PARIS (Reuters) - L'avalanche de commandes d'avions récemment enregistrées par Airbus et Boeing ne traduit pas l'émergence d'une bulle mais la prise de conscience par les compagnies aériennes du fait que les capacités de production des avionneurs sont limitées, a estimé mardi le président du directoire de l'équipementier Zodiac Aerospace.

Les deux avionneurs ont engrangé des commandes record en 2011, plus de 2.500 unités à eux deux, émanant notamment des compagnies asiatiques anticipant une forte croissance de leur trafic dans les années à venir.

Des mises en garde ont été lancées contre l'apparition d'une bulle, notamment de la part du patron de la société de leasing BOC Aviation Robert Martin, qui avait dit à Reuters en février s'en inquiéter.

"Ces prises de commandes, en réalité, sont des prises de possession d'un créneau de fabrication à une date donnée. Cela pourrait être perçu comme un signe de fragilité du carnet de commandes", a expliqué Olivier Zarrouati, le patron de Zodiac, lors de la publication des résultats semestriels du groupe.

"Je pense au contraire que c'est le signe d'une bonne conscience de l'ensemble des acteurs du milieu, du fait que la capacité de production n'est pas suffisante.
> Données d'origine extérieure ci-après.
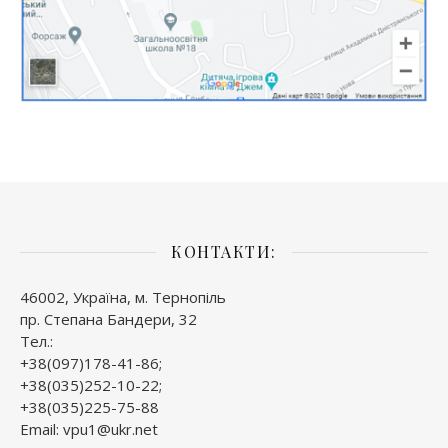
КОНТАКТИ:
46002, Україна, м. Тернопіль
пр. Степана Бандери, 32
Тел.:
+38(097)178-41-86;
+38(035)252-10-22;
+38(035)225-75-88
Email: vpu1@ukr.net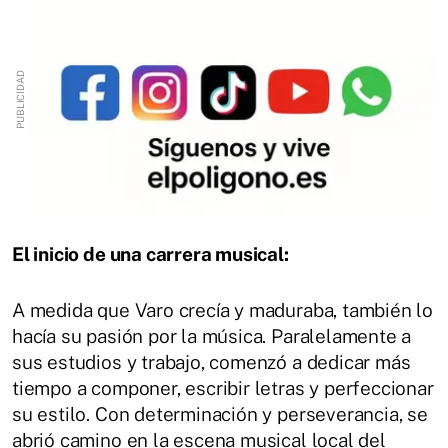
El inicio de una carrera musical:
A medida que Varo crecía y maduraba, también lo
hacía su pasión por la música. Paralelamente a
sus estudios y trabajo, comenzó a dedicar más
tiempo a componer, escribir letras y perfeccionar
su estilo. Con determinación y perseverancia, se
abrió camino en la escena musical local del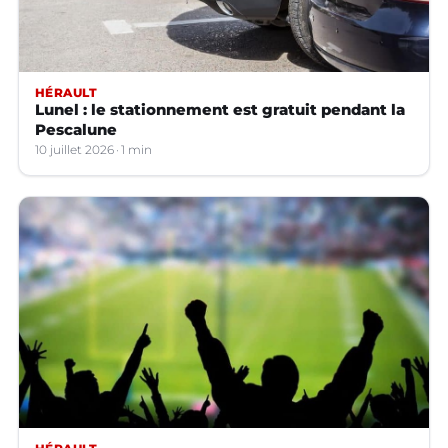
HÉRAULT
Lunel : le stationnement est gratuit pendant la
Pescalune
10 juillet 2026
1 min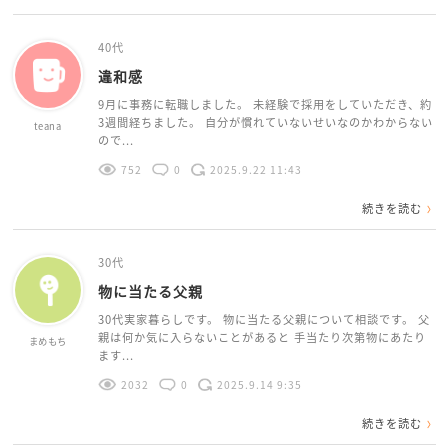
40代
違和感
9月に事務に転職しました。 未経験で採用をしていただき、約
3週間経ちました。 自分が慣れていないせいなのかわからない
teana
ので...
752
0
2025.9.22 11:43
続きを読む
30代
物に当たる父親
30代実家暮らしです。 物に当たる父親について相談です。 父
親は何か気に入らないことがあると 手当たり次第物にあたり
まめもち
ます...
2032
0
2025.9.14 9:35
続きを読む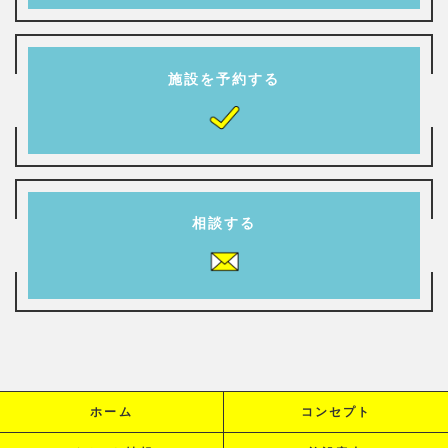
施設を予約する
相談する
ホーム
コンセプト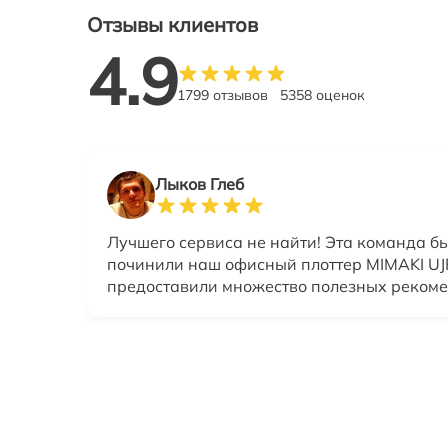
Отзывы клиентов
4.9
1799 отзывов
5358 оценок
Лыков Глеб
Лучшего сервиса не найти! Эта команда б
починили наш офисный плоттер MIMAKI UJF
предоставили множество полезных реком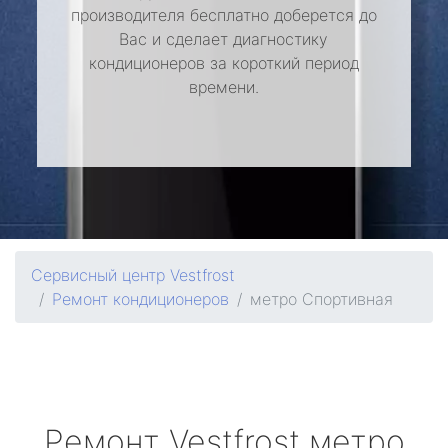
производителя бесплатно доберется до
Вас и сделает диагностику
кондиционеров за короткий период
времени.
Сервисный центр Vestfrost
Ремонт кондиционеров
метро Спортивная
Ремонт
Vestfrost
метро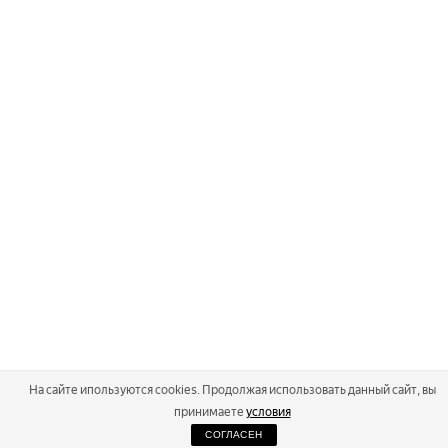
На сайте ипользуются cookies. Продолжая использовать данный сайт, вы
принимаете
условия
СОГЛАСЕН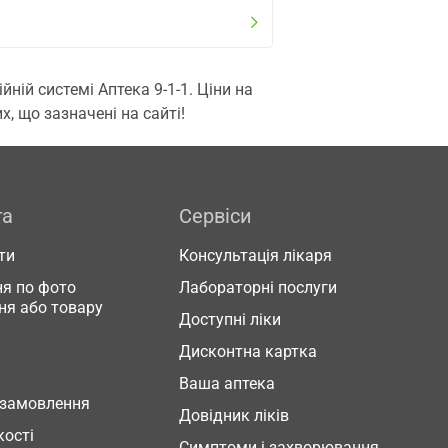
ій системі Аптека 9-1-1. Ціни на
, що зазначені на сайті!
га
Сервіси
ти
Консультація лікаря
я по фото
Лабораторні послуги
ня або товару
Доступні ліки
Дисконтна картка
Ваша аптека
 замовлення
Довідник ліків
кості
Симптоми і захворювання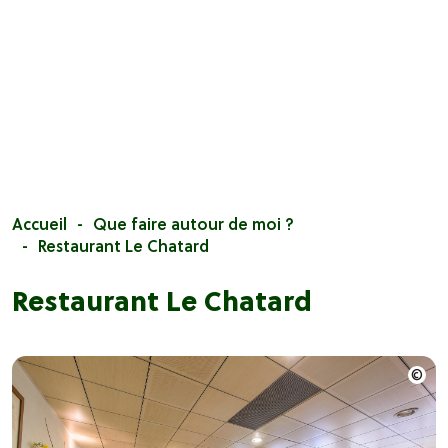
Accueil
Que faire autour de moi ?
Restaurant Le Chatard
Restaurant Le Chatard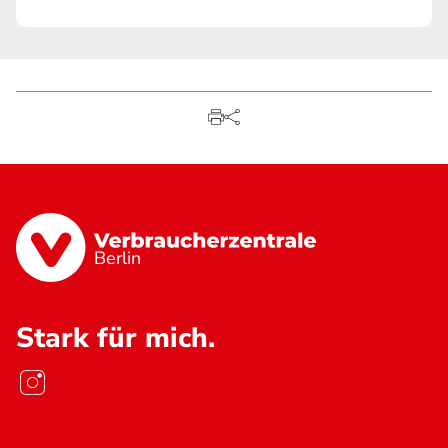
Berlin
Stark für mich.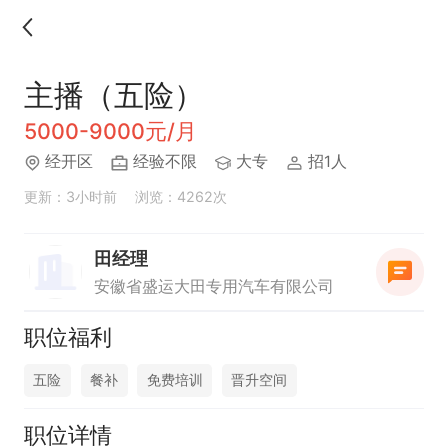
主播（五险）
5000-9000元/月
经开区
经验不限
大专
招1人
更新：3小时前
浏览：4262次
田经理
安徽省盛运大田专用汽车有限公司
职位福利
五险
餐补
免费培训
晋升空间
职位详情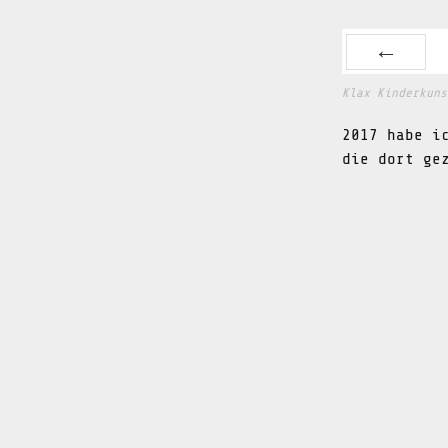
PREV
Klax Kinderkuns
2017 habe i
die dort ge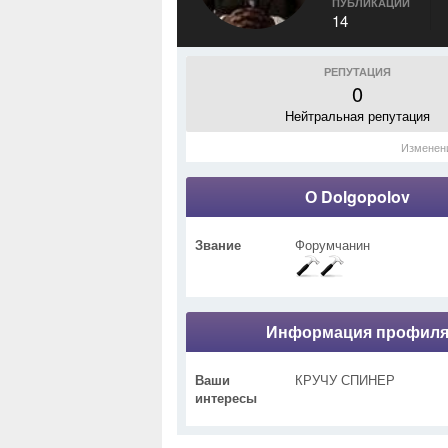
ПУБЛИКАЦИИ
14
РЕПУТАЦИЯ
0
Нейтральная репутация
Изменен
О Dolgopolov
Звание
Форумчанин
Информация профил
Ваши
КРУЧУ СПИНЕР
интересы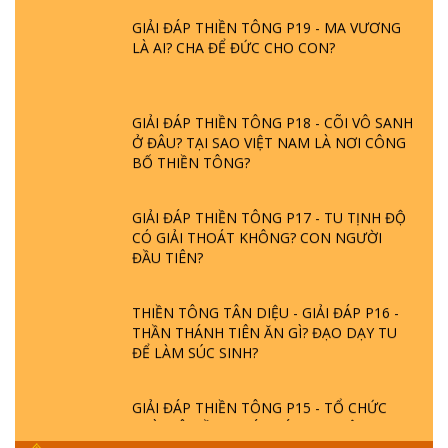
GIẢI ĐÁP THIỀN TÔNG P19 - MA VƯƠNG
LÀ AI? CHA ĐỂ ĐỨC CHO CON?
GIẢI ĐÁP THIỀN TÔNG P18 - CÕI VÔ SANH
Ở ĐÂU? TẠI SAO VIỆT NAM LÀ NƠI CÔNG
BỐ THIỀN TÔNG?
GIẢI ĐÁP THIỀN TÔNG P17 - TU TỊNH ĐỘ
CÓ GIẢI THOÁT KHÔNG? CON NGƯỜI
ĐẦU TIÊN?
THIỀN TÔNG TÂN DIỆU - GIẢI ĐÁP P16 -
THẦN THÁNH TIÊN ĂN GÌ? ĐẠO DẠY TU
ĐỂ LÀM SÚC SINH?
GIẢI ĐÁP THIỀN TÔNG P15 - TỔ CHỨC
LOÀI CÔ HỒN - GIÁO LÝ ĐẠO PHẬT KHI
NÀO XUẤT BẢN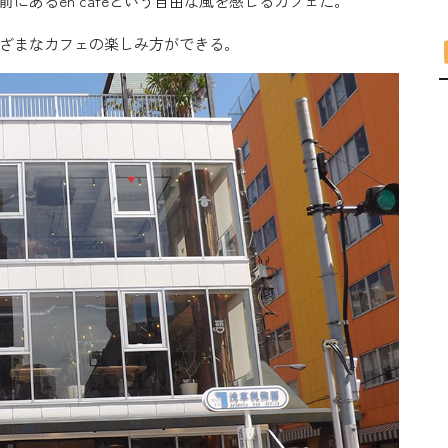
にあるen cafeという自由な風を感じるカフェだ。
ざまなカフェの楽しみ方ができる。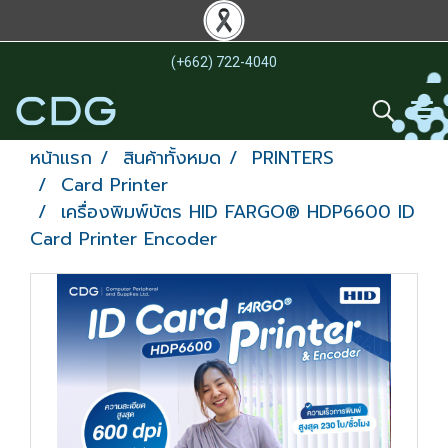
(+662) 722-4040
หน้าแรก
สินค้าทั้งหมด
PRINTERS
Card Printer
เครื่องพิมพ์บัตร HID FARGO® HDP6600 ID
Card Printer Encoder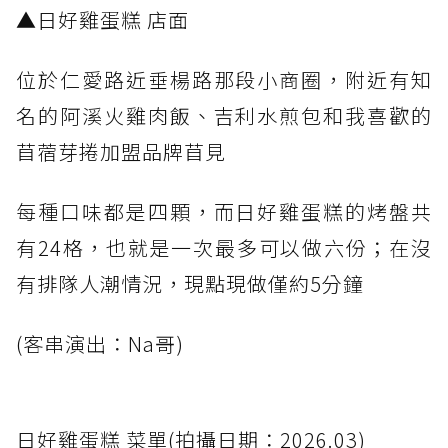
▲日好雞蛋糕 店面
位於仁愛路近垂楊路那段小商圈，附近有知
名的阿溪火雞肉飯、吉利水煎包和我喜歡的
苜蓿芽捲加盟品牌苜見
每種口味都是四顆，而日好雞蛋糕的烤盤共
有24格，也就是一次最多可以做六份；在沒
有排隊人潮情況，現點現做僅約5分鐘
(客串演出：Na哥)
日好雞蛋糕 菜單(拍攝日期：2026.03)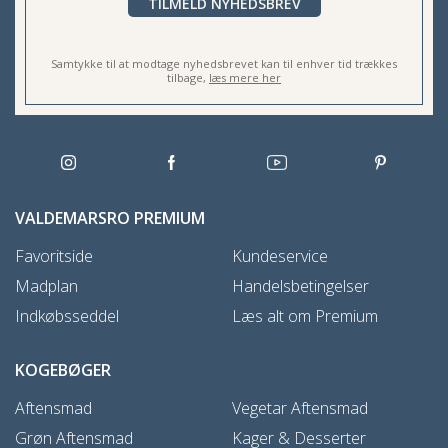
TILMELD NYHEDSBREV
Samtykke til at modtage nyhedsbrevet kan til enhver tid trækkes
tilbage,
læs mere her
VALDEMARSRO PREMIUM
Favoritside
Kundeservice
Madplan
Handelsbetingelser
Indkøbsseddel
Læs alt om Premium
KOGEBØGER
Aftensmad
Vegetar Aftensmad
Grøn Aftensmad
Kager & Desserter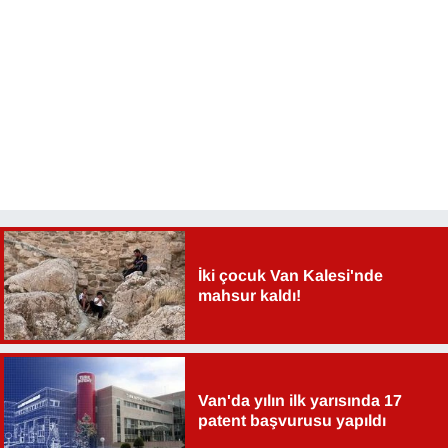
İki çocuk Van Kalesi'nde
mahsur kaldı!
Van'da yılın ilk yarısında 17
patent başvurusu yapıldı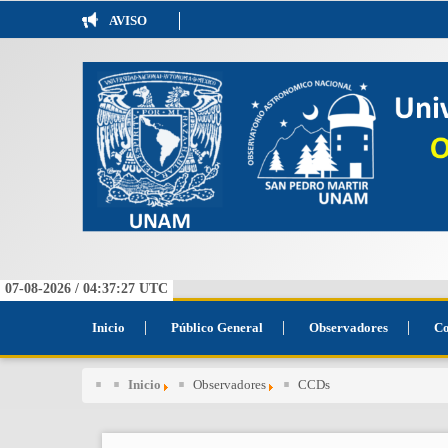
AVISO
07-08-2026 /
04:37:27
UTC
Inicio
Público General
Observadores
Co
Inicio
Observadores
CCDs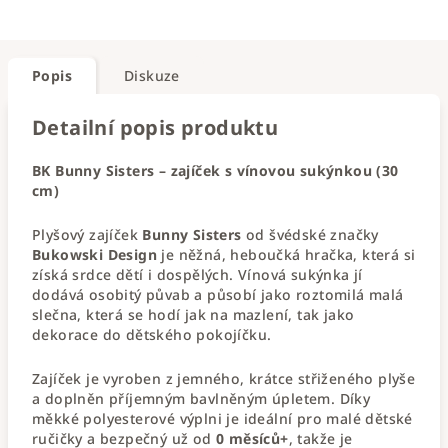
Popis
Diskuze
Detailní popis produktu
BK Bunny Sisters – zajíček s vínovou sukýnkou (30
cm)
Plyšový zajíček
Bunny Sisters
od švédské značky
Bukowski Design
je něžná, heboučká hračka, která si
získá srdce dětí i dospělých. Vínová sukýnka jí
dodává osobitý půvab a působí jako roztomilá malá
slečna, která se hodí jak na mazlení, tak jako
dekorace do dětského pokojíčku.
Zajíček je vyroben z jemného, krátce střiženého plyše
a doplněn příjemným bavlněným úpletem. Díky
měkké polyesterové výplni je ideální pro malé dětské
ručičky a bezpečný už od
0 měsíců+
, takže je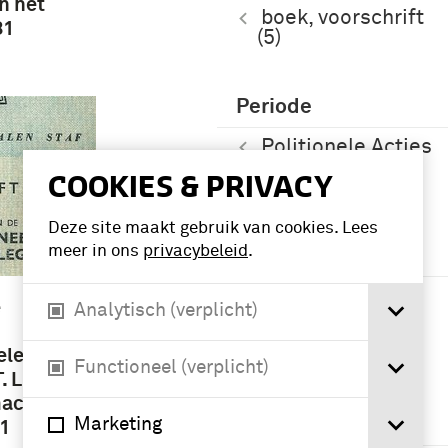
n het
boek, voorschrift
81
(5)
Periode
Politionele Acties
(1947-1949) (7)
COOKIES & PRIVACY
Deze site maakt gebruik van cookies. Lees
Namen /
meer in ons
privacybeleid
.
instellingen
Koninklijk
e
Analytisch (verplicht)
Nederlands-
Indisch Leger
ele taak
(1830-1950) (16)
Functioneel (verplicht)
. L.) -
macht
Geografie
Marketing
81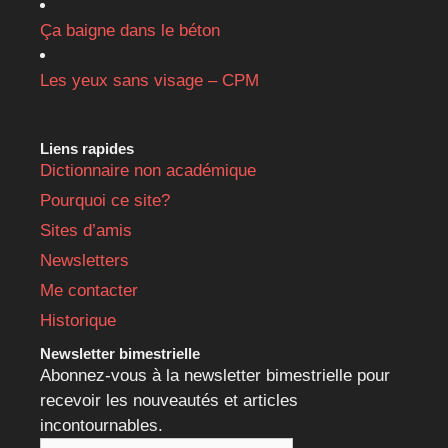
Ça baigne dans le béton
Les yeux sans visage – CPM
Liens rapides
Dictionnaire non académique
Pourquoi ce site?
Sites d’amis
Newsletters
Me contacter
Historique
Newsletter bimestrielle
Abonnez-vous à la newsletter bimestrielle pour
recevoir les nouveautés et articles
incontournables.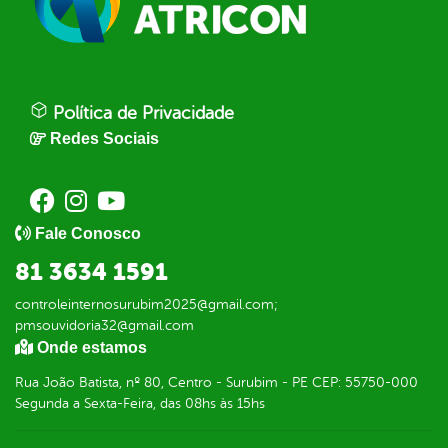
Política de Privacidade
Redes Sociais
Fale Conosco
81 3634 1591
controleinternosurubim2025@gmail.com;
pmsouvidoria32@gmail.com
Onde estamos
Rua João Batista, nº 80, Centro - Surubim - PE CEP: 55750-000
Segunda a Sexta-Feira, das 08hs às 15hs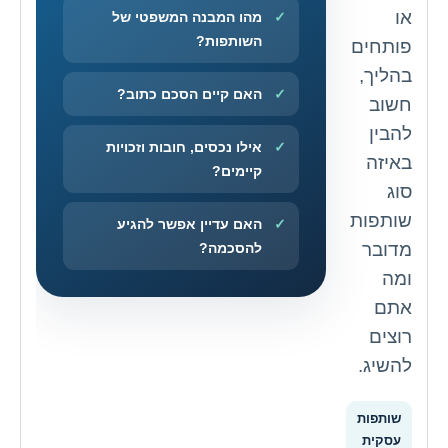
או
מהו המבנה המשפטי של
השותפות?
פותחים
בהליך,
האם קיים הסכם כתוב?
חשוב
להבין
אילו נכסים, חובות וזכויות
באיזה
קיימים?
סוג
שותפות
האם עדיין אפשר להגיע
מדובר
להסכמה?
ומה
אתם
רוצים
להשיג.
שותפות
עסקית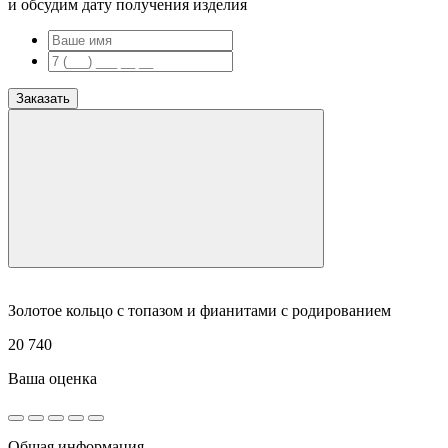
и обсудим дату получения изделия
Заказать
Золотое кольцо с топазом и фианитами с родированием
20 740
Ваша оценка
Общая информация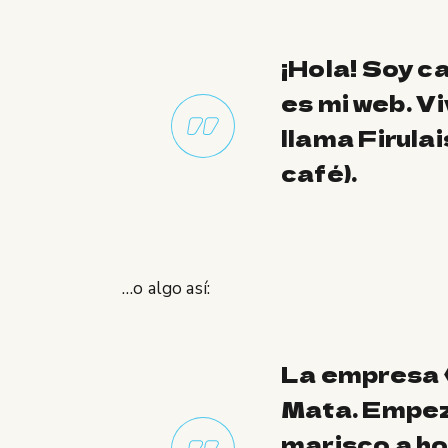
¡Hola! Soy c
es mi web. V
llama Firulai
café).
…o algo así:
La empresa 
Mata. Empez
marisco a ho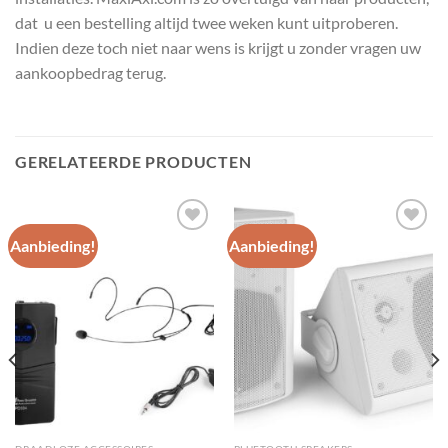
dat u een bestelling altijd twee weken kunt uitproberen.
Indien deze toch niet naar wens is krijgt u zonder vragen uw
aankoopbedrag terug.
GERELATEERDE PRODUCTEN
Aanbieding!
Aanbieding!
Toevoegen
Toevoegen
aan
aan
wenslijst
wenslijst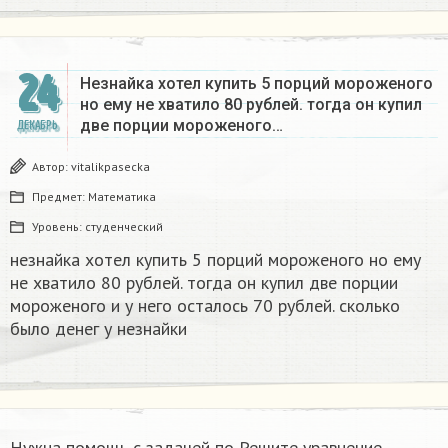
24
Незнайка хотел купить 5 порций мороженого
но ему не хватило 80 рублей. тогда он купил
две порции мороженого…
ДЕКАБРЬ
Автор:
vitalikpasecka
Предмет:
Математика
Уровень:
студенческий
незнайка хотел купить 5 порций мороженого но ему
не хватило 80 рублей. тогда он купил две порции
мороженого и у него осталось 70 рублей. сколько
было денег у незнайки
Нужна помощь с задачей по Решите уравнение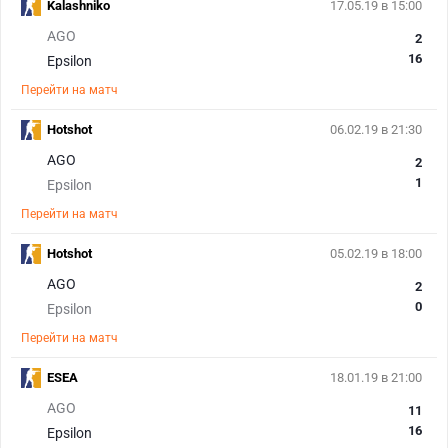
Kalashniko
17.05.19 в 15:00
AGO
2
16
Epsilon
Перейти на матч
Hotshot
06.02.19 в 21:30
AGO
2
1
Epsilon
Перейти на матч
Hotshot
05.02.19 в 18:00
AGO
2
0
Epsilon
Перейти на матч
ESEA
18.01.19 в 21:00
AGO
11
16
Epsilon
Les clients prennent leur place dans la file d'attente."

Sur le secteur des monocouloirs, ces avions destinés à des vols court-courriers, Airbus augmente progressivement sa cadence de production mensuelle, passée de 36 unités l'été dernier à 40 au premier trimestre 2012 pour atteindre 42 en octobre prochain.

L'avionneur, qui teste la capacité de ses sous-traitants à monter à 44 courant 2013, caresse l'idée de produire à terme 50 monocouloirs par mois, tout en s'interrogeant sur la capacité de la chaîne de production à suivre le rythme.

"Je ne pense pas que nous soyons en train de construire une bulle, au moins tant que les avionneurs gèrent leur production à un rythme régulier", a ajouté Olivier Zarrouati.

"On serait en train de gonfler une bulle si on gonflait les cadences de production au rythme des prises de commande. Là on épuiserait le marché."

Le marché des avions de ligne est évalué à 4.000 milliards de dollars pour les 20 prochaines années.